Une entreprise en exploitation et un bien immobilier commercial peuvent-ils être vendus ensemble ?

Vendre une entreprise en activité nécessite une approche d’évaluation très différente, surtout lorsque les biens immobiliers sont inclus. Parfois, même les agents et courtiers immobiliers d’entreprise ne réalisent pas les différences parce qu’ils ne reçoivent pas beaucoup de demandes pour ce type de combinaison de transactions.

Un propriétaire d’entreprise qui possède la propriété voudra soit fermer l’entreprise et vendre ses biens immobiliers, soit vendre les deux en fin de compte. Les agents et les courtiers sont souvent tentés de répertorier les deux ensemble, mais cela peut être une erreur sans une compréhension complète de toutes les subtilités impliquées.

Vendre l’entreprise

Des accords contractuels très différents sont nécessaires pour transférer des actifs commerciaux. Ils ne ressemblent pas à des biens immobiliers car ils peuvent contenir des garanties de volume et des données démographiques sur la clientèle existante. Ceux-ci ne peuvent pas être abordés dans un document d’achat immobilier commercial standard.

Les paramètres de valorisation sont également différents. Une entreprise en activité aura des considérations de « bonne volonté », en plus des accords contractuels existants et éventuellement des accords avec les fournisseurs. Ceux-ci ne peuvent pas toujours être transmis à un nouveau propriétaire. La bonne volonté est quelque peu intangible et les accords peuvent inclure des clauses interdisant le transfert.

Cela ne veut pas dire que la valeur d’un bien immobilier ne peut pas être incluse dans le prix de vente d’une entreprise commerciale, mais elle doit être délimitée.

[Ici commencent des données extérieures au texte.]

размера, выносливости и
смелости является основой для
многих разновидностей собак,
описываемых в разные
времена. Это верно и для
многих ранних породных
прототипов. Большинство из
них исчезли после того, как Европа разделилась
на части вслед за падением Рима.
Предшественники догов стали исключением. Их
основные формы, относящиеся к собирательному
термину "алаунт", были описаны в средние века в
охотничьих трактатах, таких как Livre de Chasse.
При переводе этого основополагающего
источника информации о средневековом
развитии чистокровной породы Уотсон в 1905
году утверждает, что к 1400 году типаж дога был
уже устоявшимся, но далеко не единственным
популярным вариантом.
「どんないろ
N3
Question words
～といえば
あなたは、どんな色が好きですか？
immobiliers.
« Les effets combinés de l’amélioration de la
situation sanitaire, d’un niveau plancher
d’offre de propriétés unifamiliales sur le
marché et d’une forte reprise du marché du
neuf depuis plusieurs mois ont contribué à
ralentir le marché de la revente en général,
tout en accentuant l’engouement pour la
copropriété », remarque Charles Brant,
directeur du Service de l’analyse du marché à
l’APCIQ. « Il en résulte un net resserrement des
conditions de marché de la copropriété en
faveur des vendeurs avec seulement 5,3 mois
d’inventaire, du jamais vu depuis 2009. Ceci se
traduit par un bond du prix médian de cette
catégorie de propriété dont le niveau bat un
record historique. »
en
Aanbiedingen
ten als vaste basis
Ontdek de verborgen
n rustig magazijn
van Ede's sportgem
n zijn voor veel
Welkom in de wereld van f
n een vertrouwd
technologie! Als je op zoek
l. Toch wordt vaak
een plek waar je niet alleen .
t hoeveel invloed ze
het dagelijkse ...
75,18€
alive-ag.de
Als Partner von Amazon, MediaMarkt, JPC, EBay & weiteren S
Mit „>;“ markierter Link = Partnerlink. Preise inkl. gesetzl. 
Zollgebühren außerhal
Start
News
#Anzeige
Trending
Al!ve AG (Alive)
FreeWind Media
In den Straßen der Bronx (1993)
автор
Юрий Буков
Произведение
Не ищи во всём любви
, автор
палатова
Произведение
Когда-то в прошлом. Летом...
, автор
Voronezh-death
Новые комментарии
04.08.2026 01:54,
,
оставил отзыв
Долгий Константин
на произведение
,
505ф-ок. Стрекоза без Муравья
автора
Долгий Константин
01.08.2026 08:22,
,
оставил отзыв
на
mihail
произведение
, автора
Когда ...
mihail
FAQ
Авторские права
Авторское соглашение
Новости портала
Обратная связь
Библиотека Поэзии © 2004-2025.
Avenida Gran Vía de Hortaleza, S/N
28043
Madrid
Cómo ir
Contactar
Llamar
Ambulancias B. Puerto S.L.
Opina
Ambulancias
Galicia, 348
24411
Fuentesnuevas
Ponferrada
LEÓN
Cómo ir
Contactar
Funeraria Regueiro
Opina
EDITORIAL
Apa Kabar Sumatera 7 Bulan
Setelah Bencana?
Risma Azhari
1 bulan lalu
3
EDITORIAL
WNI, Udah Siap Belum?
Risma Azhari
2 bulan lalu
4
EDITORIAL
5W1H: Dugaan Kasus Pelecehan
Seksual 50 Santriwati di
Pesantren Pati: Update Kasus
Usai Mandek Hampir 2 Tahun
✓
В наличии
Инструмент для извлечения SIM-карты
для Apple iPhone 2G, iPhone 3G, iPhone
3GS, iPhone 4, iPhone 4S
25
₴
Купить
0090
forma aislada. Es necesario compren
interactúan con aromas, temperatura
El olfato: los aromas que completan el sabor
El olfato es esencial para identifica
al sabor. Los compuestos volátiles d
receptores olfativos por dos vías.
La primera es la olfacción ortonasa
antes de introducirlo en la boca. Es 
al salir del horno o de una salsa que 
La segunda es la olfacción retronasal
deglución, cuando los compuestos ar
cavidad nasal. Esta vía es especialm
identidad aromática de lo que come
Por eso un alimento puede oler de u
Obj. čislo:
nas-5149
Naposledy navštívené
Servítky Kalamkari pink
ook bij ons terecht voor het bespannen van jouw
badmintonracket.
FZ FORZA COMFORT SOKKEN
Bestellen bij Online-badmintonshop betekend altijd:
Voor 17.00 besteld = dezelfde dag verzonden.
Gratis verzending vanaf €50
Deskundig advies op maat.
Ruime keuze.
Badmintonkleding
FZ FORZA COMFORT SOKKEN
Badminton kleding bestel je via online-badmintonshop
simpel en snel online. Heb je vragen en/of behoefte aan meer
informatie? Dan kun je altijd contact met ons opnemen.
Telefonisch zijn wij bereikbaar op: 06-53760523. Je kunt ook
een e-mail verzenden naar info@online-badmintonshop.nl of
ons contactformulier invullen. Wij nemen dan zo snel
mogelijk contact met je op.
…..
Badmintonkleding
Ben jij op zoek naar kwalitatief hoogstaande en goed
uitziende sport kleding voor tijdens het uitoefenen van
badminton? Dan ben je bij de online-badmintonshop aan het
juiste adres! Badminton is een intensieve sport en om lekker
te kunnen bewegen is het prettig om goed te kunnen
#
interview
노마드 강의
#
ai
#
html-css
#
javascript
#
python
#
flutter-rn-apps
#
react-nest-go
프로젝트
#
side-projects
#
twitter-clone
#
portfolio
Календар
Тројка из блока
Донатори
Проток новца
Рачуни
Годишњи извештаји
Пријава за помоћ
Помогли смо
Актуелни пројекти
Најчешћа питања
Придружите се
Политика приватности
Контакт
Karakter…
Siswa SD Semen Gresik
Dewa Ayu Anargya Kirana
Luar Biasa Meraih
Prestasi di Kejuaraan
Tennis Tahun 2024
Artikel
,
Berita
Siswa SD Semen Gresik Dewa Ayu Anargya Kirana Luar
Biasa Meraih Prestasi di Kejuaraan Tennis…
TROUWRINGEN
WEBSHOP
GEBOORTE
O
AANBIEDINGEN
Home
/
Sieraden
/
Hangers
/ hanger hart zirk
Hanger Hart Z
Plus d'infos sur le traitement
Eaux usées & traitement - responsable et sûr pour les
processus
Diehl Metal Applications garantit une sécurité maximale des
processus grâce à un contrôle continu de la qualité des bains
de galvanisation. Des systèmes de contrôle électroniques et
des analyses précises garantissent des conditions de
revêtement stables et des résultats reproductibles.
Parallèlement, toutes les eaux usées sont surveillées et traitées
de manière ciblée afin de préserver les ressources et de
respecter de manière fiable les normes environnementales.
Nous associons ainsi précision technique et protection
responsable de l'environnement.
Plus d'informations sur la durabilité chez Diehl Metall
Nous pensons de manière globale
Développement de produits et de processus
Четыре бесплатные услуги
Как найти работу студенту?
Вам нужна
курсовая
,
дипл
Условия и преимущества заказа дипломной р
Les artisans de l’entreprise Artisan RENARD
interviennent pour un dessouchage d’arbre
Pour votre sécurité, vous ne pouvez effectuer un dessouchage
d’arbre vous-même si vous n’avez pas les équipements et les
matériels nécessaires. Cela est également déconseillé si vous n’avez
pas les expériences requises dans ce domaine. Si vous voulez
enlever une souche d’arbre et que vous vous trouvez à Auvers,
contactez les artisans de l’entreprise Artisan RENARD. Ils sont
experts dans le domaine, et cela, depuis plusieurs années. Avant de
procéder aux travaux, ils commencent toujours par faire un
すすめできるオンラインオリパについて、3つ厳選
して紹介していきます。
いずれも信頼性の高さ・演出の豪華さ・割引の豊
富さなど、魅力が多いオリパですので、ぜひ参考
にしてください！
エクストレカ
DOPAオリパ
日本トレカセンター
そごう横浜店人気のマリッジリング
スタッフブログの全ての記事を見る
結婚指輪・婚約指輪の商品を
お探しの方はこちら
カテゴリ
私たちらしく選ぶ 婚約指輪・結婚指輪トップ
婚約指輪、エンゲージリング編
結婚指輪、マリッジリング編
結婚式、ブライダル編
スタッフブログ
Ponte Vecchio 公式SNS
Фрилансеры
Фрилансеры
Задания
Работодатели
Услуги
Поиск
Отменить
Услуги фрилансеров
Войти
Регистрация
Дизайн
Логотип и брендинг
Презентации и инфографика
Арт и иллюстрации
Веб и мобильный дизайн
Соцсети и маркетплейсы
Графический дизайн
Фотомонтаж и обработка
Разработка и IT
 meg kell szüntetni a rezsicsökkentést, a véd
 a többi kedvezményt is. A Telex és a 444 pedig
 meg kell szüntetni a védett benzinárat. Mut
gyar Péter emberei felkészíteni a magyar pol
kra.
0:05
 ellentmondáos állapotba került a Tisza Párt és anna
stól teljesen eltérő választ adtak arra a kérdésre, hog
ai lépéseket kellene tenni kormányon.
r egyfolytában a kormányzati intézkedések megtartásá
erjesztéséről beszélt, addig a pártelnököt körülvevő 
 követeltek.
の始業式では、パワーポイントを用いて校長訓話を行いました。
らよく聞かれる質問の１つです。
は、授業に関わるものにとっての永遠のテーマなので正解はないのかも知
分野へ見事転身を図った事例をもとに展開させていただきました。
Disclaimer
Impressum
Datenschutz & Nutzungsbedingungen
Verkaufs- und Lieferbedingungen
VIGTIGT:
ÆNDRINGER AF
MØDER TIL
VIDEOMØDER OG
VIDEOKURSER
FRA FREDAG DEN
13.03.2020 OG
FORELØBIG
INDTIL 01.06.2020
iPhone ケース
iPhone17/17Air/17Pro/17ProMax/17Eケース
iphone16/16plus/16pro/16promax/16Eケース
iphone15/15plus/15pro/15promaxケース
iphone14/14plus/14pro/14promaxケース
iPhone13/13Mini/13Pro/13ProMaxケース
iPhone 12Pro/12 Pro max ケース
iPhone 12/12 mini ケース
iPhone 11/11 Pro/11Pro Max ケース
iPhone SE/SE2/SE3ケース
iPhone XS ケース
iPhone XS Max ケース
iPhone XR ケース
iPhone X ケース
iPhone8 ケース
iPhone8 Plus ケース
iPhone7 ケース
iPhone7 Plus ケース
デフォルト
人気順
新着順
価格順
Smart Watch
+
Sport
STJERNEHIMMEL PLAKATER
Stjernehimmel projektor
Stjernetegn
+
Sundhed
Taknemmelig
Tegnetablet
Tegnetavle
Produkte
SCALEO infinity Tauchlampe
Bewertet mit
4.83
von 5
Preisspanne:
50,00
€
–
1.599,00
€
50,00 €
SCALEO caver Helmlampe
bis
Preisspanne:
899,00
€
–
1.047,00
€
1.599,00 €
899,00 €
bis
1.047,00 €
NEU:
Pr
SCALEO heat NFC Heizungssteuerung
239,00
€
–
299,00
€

Profits et pertes par rapport aux flux de trésorerie

Les professionnels de l’immobilier, en particulier ceux du créneau commercial, possèdent les connaissances et l’expertise nécessaires pour analyser les revenus et les dépenses locatives et les présenter aux clients à des fins de prise de décision. Mais ils peuvent échouer lorsqu’ils analysent un autre type d’entreprise d’un point de vue financier.

Il y a beaucoup de choses sous la surface, et l’examen des profits et pertes (P&L) et du bilan ne permet pas d’identifier les faits réels.

Le P&L d’une entreprise est souvent très différent de son cash-flow. Tout bon courtier en affaires aura besoin d’une analyse des flux de trésorerie comme l’un des documents financiers les plus importants. Les ajustements de la valeur de l’entreprise sont effectués en fonction des éléments des flux de trésorerie, notamment :

  • Feuilles de calcul détaillées de tous les revenus
  • Listes détaillées de toutes les dépenses
  • Quelles dépenses profitent réellement au propriétaire
  • Un ajustement du revenu pour les dépenses au profit du propriétaire qui disparaîtront – elles ne seront pas nécessairement également des dépenses pour le nouveau propriétaire.
  • Un ajout aux dépenses pour les bénéfices du propriétaire qui obligera le nouvel acheteur à augmenter ses dépenses, par exemple, le propriétaire gérait l’entreprise et l’acheteur devra embaucher un gestionnaire.

Les acheteurs devraient ajuster à la baisse la valorisation d’une entreprise si le propriétaire vendeur gérait également l’entreprise en raison de la nécessité d’embaucher un gestionnaire au salaire du marché. Ils devraient également tenir compte de tous les autres coûts pour lesquels le propriétaire précédent n’avait pas à dépenser mais que la transition nécessiterait.

L’essentiel
La plupart des professionnels de l’immobilier ne devraient pas être engagés dans le courtage d’entreprises en exploitation à moins qu’ils n’aient l’expérience et l’expertise nécessaires pour le faire. Une bien meilleure approche serait de s’associer à un courtier d’affaires qui ne fait pas de courtage immobilier. Ce sera une relation mutuellement bénéfique, chacun d’entre vous apportant son maximum d’expérience et de valeur au client.